Robot-assisted therapy (RT) is a widely used intervention approach to enhance motor recovery in patients after stroke, but its effects on functional improvement remained uncertain. Neuromuscular electrical stimulation (NMES) is one potential adjuvant intervention approach to RT that could directly activate the stimulated muscles and improve functional use of the paretic hand.

Methods

This was a randomized, double-blind, sham-controlled study. Thirty-nine individuals with chronic stroke were randomly assigned to the RT combined with NMES (RT + ES) or to RT with sham stimulation (RT + Sham) groups. The participants completed the intervention 90 to 100 minutes/day, 5 days/week for 4 weeks. The outcome measures included the upper extremity Fugl-Meyer Assessment (UE-FMA), modified Ashworth scale (MAS), Wolf Motor Function Test (WMFT), Motor Activity Log (MAL), and Stroke Impact Scale 3.0 (SIS).
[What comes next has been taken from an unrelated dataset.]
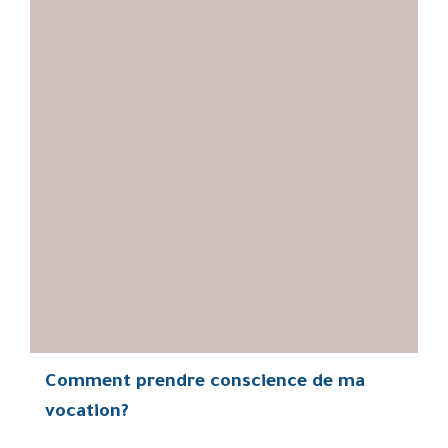
Comment prendre conscience de ma
vocation?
All outcome measures were assessed before and after intervention, and the UE-FMA, MAL, and SIS were reassessed at 3 months of follow-up.

Results

Compared with the RT + Sham group, the RT + ES group demonstrated greater improvements in wrist flexor MAS score, WMFT quality of movement, and the hand function domain of the SIS. For other outcome measures, both groups improved significantly after the interventions, but no group differences were found.

Conclusion

RT + ES induced significant benefits in reducing wrist flexor spasticity and in hand movement quality in patients with chronic stroke.